* _READING PASSAGE_:
NFLPA football chief DeMaurice Smith speaks during a panel discussion at the Sports Law Symposium at Santa Clara University in Santa Clara, Calif., Thursday, Sept. 8, 2011. They addressed issues including concussions and labor in football. (AP Photo/Paul Sakuma)

AP

When the NFL had the NFLPA backed against a lockout in March, the NFLPA pulled the plug on its union status, decertifying as a bargaining unit and then suing the NFL for a wide variety of antitrust violations that arise when 32 different businesses try to enforce rules against a common workforce. (Man, I don’t miss writing about this stuff at all.)

On Thursday, NFLPA executive director DeMaurice Smith addressed NBA players, who currently are locked out and who are contemplating decertification. Per USA Today, Smith told the NBA players that shutting down the union may not be the way to go.

Smith’s visit with the players came at a time when agents reportedly are pushing for the NBAPA to adopt the same strategy, and the NBA players association is resisting.

“DeMaurice gave the players some background on what it was like with his players going through the lockout,” NBA players association executive director Billy Hunter said. “The one point he made is, it’s not the silver bullet, that the real key to it all is solidarity.”

And by solidarity, Hunter presumably means, “Do what the union wants you to do.”

The reality is that it’s too late to unleash the decertification option, if the goal is to get a good deal in place before the NBA regular season begins. It takes time for the hearings and appeals and other exercises in leverage that helped the NFL players maximize the pressure on the owners and ultimately get a deal done before players missed game checks.

Of course, Smith can’t tell the NBA players that the NFLPA decertified merely to exert leverage and not because the NFL’s players genuinely decided not to be a union anymore. If he did, those comments would be used against the NFLPA if/when the NFLPA tries to do the same thing in 2021. The best Smith can do for the NBA players at this point is to get them to unite behind the strategy that has been selected, and that strategy at this point does not and, as a practical matter cannot, entail decertification.

Still, Smith’s current constituents have to be wondering why Smith is telling the NBA’s players that the strategy employed by the NFLPA isn’t what it’s cracked up to be.

* _DATASET RECORDS_:

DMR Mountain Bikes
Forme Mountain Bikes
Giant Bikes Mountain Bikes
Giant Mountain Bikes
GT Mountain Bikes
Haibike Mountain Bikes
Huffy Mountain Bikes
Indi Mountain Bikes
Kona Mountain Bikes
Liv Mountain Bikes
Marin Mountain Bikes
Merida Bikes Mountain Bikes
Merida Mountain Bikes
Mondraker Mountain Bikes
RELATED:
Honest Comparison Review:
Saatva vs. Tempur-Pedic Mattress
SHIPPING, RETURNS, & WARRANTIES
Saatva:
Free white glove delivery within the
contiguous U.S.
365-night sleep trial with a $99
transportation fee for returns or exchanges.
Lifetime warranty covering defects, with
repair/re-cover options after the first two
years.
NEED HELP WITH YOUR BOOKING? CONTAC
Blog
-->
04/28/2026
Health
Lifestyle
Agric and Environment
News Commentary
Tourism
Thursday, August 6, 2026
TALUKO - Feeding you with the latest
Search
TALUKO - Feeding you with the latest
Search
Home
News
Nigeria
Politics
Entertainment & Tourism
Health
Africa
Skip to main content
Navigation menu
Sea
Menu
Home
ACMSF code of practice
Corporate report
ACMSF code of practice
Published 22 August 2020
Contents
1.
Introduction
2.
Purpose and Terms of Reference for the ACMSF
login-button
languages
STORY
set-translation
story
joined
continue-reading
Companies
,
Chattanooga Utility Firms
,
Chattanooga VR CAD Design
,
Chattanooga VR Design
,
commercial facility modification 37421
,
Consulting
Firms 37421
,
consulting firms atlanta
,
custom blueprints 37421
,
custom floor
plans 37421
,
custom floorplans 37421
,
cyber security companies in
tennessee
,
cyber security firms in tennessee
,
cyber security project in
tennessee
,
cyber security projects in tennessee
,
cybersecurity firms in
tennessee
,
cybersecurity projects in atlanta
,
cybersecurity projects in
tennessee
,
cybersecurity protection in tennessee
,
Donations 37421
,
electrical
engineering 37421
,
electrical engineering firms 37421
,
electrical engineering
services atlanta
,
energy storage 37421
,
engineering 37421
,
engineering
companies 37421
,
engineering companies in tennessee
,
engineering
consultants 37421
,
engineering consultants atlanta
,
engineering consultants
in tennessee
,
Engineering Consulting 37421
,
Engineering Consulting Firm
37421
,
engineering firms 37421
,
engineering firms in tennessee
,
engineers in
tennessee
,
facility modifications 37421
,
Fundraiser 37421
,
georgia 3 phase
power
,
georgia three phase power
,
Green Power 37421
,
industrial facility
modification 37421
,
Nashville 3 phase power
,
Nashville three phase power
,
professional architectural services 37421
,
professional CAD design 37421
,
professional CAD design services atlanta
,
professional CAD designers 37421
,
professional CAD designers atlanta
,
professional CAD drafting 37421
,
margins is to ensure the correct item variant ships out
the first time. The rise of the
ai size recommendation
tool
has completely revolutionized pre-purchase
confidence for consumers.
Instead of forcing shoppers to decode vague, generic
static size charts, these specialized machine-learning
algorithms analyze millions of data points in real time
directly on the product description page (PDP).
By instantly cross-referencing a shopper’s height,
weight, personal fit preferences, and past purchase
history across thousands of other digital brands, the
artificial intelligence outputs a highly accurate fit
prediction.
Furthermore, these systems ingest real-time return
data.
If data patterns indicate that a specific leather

* * *

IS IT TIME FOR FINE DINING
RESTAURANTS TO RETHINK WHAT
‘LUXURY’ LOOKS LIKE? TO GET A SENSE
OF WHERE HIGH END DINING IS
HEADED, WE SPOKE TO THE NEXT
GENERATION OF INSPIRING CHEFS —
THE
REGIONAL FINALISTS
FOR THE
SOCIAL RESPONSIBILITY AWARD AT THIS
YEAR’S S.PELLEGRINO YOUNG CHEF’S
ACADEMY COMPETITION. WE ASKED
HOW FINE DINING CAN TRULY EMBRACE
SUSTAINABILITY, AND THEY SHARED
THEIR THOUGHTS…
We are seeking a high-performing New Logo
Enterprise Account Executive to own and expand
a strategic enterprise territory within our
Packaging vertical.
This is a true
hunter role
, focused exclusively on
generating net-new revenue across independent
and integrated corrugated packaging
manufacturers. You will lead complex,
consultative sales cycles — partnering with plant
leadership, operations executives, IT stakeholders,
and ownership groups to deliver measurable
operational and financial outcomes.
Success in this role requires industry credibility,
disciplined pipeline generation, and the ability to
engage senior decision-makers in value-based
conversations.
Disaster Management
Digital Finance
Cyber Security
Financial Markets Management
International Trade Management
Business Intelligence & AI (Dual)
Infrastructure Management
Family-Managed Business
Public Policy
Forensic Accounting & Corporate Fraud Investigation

* _TO-DO ITEM 1_:
In the NFLPA article, why can't Smith tell the NBA players that the NFLPA decertified only to gain leverage? Answer in one to three sentences.
* _TO-DO ITEM 2_:
Please update the NFLPA article between "Smith’s visit with" and "association is resisting.", inclusive, replacing "agents" with "owners".
* _TO-DO ITEM 3_:
Which people does the NFLPA article mention by name?

* _TASK OUTPUT 1_:
If he said that, his comments would be used against the NFLPA if or when it tries to decertify again in 2021. So he can't admit that the NFL players didn't genuinely decide to stop being a union.

* _TASK OUTPUT 2_:
Smith’s visit with the players came at a time when owners reportedly are pushing for the NBAPA to adopt the same strategy, and the NBA players association is resisting.

* _TASK OUTPUT 3_:
DeMaurice Smith, Paul Sakuma, Billy Hunter